> **EXCERPTED TEXT**:
/HuggingFaceModelDownloader

Simple go utility to download HuggingFace Models and Datasets

Primary LanguageGoApache License 2.0Apache-2.0

HuggingFace Model Downloader

The HuggingFace Model Downloader is a utility tool for downloading models and datasets from the HuggingFace website. It offers multithreaded downloading for LFS files and ensures the integrity of downloaded models with SHA256 checksum verification.

Reason

Git LFS was slow for me, and I couldn't find a single binary for easy model downloading. This tool may also be integrated into future projects for inference using a Go/Python combination.

One Line Installer (Linux/Mac/Windows WSL2)

The script downloads the correct version based on your OS/architecture and saves the binary as "hfdownloader" in the current folder.

bash <(curl -sSL https://g.bodaay.io/hfd) -h

To install it to the default OS bin folder:

bash <(curl -sSL https://g.bodaay.io/hfd) -i

It will automatically request higher 'sudo' privileges if required. You can specify the install destination with -p.

bash <(curl -sSL https://g.bodaay.io/hfd) -i -p ~/.local/bin/

Quick Download and Run Examples (Linux/Mac/Windows WSL2)

The bash script just downloads the binary based on your OS/architecture and runs it.

> **RECORDS**:
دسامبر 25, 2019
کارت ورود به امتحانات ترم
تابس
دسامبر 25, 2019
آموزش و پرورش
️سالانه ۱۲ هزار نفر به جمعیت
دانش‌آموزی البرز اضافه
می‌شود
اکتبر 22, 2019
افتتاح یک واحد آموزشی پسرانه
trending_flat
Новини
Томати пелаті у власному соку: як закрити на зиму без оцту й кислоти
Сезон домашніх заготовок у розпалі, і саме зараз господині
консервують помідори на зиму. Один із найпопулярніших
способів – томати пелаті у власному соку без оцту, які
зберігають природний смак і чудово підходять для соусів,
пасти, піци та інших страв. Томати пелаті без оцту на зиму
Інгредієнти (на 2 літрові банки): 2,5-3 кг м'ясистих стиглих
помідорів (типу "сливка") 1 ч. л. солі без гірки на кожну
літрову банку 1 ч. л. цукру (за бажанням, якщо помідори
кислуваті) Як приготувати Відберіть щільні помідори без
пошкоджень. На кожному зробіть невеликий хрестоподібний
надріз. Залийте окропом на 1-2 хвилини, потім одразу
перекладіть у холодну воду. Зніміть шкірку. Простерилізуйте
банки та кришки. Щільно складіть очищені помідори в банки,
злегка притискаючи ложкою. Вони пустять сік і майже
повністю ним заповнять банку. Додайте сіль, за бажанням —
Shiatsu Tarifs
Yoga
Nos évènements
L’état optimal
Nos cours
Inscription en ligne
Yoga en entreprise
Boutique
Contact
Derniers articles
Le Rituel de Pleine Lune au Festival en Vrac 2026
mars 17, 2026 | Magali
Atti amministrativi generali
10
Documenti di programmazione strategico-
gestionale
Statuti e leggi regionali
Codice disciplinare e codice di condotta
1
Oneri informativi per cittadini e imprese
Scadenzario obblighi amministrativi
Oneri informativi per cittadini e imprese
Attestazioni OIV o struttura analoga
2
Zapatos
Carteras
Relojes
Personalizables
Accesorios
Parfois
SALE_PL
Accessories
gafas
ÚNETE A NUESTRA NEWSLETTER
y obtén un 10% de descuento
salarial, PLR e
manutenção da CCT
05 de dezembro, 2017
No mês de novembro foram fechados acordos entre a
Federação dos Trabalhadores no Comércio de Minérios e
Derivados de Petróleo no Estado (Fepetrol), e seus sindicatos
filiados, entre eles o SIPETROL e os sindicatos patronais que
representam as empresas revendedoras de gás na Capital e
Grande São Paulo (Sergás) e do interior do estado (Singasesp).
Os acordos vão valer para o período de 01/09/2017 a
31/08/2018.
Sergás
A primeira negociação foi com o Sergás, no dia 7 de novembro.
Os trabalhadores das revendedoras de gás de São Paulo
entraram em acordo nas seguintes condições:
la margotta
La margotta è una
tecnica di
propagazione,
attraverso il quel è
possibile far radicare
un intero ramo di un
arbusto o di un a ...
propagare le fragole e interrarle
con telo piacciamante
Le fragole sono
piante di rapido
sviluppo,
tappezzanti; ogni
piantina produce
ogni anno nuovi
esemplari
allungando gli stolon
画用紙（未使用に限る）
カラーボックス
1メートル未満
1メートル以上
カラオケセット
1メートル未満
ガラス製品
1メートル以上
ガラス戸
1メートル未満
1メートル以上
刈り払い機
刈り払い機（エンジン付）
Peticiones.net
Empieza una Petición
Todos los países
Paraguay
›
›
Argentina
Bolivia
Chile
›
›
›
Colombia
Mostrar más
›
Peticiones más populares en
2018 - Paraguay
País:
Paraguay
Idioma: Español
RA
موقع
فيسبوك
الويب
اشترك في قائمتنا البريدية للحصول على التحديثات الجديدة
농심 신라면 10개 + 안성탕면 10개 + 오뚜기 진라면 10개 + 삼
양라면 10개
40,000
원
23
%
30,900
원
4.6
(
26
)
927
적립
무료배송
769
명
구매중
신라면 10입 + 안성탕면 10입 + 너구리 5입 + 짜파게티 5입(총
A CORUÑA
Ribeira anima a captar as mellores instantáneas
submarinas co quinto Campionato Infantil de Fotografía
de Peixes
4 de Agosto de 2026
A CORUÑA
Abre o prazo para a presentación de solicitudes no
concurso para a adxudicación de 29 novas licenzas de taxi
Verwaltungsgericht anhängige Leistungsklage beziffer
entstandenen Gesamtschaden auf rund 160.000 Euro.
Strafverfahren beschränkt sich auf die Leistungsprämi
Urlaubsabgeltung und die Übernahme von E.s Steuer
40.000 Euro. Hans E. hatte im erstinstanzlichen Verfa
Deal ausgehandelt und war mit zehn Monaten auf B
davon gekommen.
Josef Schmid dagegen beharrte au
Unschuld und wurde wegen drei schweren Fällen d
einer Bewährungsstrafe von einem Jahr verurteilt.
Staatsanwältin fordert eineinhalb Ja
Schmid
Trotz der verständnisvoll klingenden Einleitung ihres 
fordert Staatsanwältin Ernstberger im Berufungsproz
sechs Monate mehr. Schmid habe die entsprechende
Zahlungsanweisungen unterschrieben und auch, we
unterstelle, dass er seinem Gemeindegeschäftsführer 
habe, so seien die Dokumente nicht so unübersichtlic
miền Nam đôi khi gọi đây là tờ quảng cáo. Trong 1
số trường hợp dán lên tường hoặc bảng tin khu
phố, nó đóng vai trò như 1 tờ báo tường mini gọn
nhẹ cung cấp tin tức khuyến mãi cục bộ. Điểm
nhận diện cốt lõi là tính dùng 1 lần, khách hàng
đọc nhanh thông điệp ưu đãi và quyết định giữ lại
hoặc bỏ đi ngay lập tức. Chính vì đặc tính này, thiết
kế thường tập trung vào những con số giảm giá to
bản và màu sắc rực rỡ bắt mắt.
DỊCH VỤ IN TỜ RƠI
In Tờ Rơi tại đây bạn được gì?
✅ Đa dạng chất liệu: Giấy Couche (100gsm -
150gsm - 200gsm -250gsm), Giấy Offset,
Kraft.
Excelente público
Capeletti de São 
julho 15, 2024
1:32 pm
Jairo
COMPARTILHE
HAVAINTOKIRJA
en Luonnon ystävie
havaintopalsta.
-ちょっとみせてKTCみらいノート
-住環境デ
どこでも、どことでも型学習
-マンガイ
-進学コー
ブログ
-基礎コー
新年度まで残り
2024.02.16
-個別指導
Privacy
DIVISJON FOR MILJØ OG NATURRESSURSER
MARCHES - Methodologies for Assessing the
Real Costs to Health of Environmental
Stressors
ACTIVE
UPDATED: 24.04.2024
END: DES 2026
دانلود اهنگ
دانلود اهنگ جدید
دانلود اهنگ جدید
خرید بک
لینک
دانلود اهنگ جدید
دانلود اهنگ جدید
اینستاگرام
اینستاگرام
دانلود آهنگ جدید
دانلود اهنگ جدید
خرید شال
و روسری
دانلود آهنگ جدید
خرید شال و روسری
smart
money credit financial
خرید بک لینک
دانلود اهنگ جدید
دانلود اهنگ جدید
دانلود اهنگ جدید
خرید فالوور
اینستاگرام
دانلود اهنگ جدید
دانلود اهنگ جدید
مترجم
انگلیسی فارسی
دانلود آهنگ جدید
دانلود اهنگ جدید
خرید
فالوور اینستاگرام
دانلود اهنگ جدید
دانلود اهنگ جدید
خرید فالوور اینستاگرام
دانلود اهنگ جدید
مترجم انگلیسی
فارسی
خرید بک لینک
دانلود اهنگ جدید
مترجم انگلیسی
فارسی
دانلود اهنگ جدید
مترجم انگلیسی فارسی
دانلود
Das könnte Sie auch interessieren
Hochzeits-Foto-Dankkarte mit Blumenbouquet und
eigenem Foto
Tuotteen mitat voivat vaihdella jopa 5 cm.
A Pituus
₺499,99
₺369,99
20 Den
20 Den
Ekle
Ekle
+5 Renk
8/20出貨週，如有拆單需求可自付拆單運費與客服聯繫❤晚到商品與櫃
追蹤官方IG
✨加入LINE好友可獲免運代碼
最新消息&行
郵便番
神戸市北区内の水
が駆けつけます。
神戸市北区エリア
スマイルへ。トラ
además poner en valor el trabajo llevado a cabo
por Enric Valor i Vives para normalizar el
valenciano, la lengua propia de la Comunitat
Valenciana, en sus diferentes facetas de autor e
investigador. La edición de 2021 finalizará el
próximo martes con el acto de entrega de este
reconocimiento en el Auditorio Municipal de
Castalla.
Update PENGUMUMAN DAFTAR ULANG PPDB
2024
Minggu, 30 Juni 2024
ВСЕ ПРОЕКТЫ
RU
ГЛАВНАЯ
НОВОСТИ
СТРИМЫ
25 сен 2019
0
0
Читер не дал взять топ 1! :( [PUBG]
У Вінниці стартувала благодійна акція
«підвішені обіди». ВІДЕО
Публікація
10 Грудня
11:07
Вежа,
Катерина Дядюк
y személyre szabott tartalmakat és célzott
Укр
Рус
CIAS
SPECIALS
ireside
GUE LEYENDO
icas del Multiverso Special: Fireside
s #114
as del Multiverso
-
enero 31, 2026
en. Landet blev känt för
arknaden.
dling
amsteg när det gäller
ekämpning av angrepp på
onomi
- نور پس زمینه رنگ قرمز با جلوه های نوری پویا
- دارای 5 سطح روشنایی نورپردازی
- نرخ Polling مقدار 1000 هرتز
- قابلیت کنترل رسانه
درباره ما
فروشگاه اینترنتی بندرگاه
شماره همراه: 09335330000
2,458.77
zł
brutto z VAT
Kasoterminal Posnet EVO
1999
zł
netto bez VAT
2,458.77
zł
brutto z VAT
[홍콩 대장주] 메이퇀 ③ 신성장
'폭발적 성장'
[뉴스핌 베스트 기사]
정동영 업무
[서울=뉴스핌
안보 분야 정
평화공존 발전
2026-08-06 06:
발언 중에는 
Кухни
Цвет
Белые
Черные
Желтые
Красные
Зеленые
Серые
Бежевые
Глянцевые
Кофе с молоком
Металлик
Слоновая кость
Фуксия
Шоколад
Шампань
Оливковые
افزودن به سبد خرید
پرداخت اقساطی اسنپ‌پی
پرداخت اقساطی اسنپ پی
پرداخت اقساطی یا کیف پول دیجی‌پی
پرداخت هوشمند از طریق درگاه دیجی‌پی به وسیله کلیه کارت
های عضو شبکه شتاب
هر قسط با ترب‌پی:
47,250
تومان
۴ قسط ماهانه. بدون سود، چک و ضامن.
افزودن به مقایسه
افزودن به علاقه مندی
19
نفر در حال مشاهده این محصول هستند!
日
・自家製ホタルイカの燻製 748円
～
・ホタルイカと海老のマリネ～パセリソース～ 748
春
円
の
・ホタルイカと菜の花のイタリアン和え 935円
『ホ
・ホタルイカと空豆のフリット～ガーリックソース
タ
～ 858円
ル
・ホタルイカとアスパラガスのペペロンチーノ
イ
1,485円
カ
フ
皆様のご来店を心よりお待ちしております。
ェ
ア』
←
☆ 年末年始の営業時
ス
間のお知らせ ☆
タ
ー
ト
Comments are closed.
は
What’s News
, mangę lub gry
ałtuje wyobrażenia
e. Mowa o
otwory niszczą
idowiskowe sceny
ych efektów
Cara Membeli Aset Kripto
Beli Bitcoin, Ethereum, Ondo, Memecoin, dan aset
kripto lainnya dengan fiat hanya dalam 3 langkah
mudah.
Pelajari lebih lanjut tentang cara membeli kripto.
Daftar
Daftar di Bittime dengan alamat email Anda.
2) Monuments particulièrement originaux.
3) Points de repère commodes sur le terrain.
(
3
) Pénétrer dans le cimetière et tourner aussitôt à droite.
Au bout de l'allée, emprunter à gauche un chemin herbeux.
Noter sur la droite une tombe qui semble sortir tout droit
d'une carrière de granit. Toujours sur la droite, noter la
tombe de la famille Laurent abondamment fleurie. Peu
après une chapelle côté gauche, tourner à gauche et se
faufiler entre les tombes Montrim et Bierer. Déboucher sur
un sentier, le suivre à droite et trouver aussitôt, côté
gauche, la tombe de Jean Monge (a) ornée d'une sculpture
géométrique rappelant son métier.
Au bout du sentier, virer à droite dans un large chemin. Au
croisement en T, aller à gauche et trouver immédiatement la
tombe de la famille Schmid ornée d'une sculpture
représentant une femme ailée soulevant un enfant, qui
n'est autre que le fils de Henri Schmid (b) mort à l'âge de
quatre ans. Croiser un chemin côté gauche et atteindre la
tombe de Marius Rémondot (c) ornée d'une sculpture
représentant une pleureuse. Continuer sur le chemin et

> **PROBLEMS TO SOLVE**:
- A) According to the HuggingFace Model Downloader text, what name does the one-line installer script give the binary it saves?
- B) Say whether each statement agrees with the HuggingFace Model Downloader text, and quote the words that decide it.
(i) The tool checks the integrity of downloaded models with SHA256 checksums.
(ii) The installer never asks for higher privileges.
(iii) The install destination can be chosen with the -p option.
- C) Carry on the HuggingFace Model Downloader text from where it stops.
The records play no part in this work.

> **ANSWERS TO THIS EXERCISE**:
- A) It saves the binary as "hfdownloader" in the current folder.

- B)
(i) Yes: "ensures the integrity of downloaded models with SHA256 checksum verification"
(ii) No: "It will automatically request higher 'sudo' privileges if required."
(iii) Yes: "You can specify the install destination with -p."

- C)
Download Model: TheBloke/orca_mini_7B-GPTQ

bash <(curl -sSL https://g.bodaay.io/hfd) -m TheBloke/orca_mini_7B-GPTQ

Download Model: TheBloke/vicuna-13b-v1.3.0-GGML and Get GGML Variant: q4_0

bash <(curl -sSL https://g.bodaay.io/hfd) -m TheBloke/vicuna-13b-v1.3.0-GGML:q4_0

Download Model: TheBloke/vicuna-13b-v1.3.0-GGML and Get GGML Variants: q4_0,q5_0 in Separate Folders

bash <(curl -sSL https://g.bodaay.io/hfd) -f -m TheBloke/vicuna-13b-v1.3.0-GGML:q4_0,q5_0

Download Model with 8 Connections and Save into /workspace/

bash <(curl -sSL https://g.bodaay.io/hfd) -m TheBloke/vicuna-13b-v1.3.0-GGML:q4_0,q4_K_S -c 8 -s /workspace/

Download Model to the Current Directory

bash <(curl -sSL https://g.bodaay.io/hfd) -j TheBloke/vicuna-13b-v1.3.0-GGML:q4_0

Usage

hfdownloader [flags]

Flags

  • -m, --model string: Model/Dataset name (required if dataset not set). You can supply filters for required LFS model files. Filters will discard any LFS file ending with .bin, .act, .safetensors, .zip that are missing the supplied filtered out.
  • -d, --dataset string: Dataset name (required if model not set).
  • -f, --appendFilterFolder bool: Append the filter name to the folder, use it for GGML quantized filtered download only (optional).
  • -k, --skipSHA bool: Skip SHA256 checking for LFS files, useful when trying to resume interrupted downloads and complete missing files quickly (optional).
  • -b, --branch string: Model/Dataset branch (optional, default "main").
  • -s, --storage string: Storage path (optional, default "Storage").
  • -c, --concurrent int: Number of LFS concurrent connections (optional, default 5).
  • -t, --token string: HuggingFace Access Token, can be supplied by env variable 'HF_TOKEN' or .env file (optional).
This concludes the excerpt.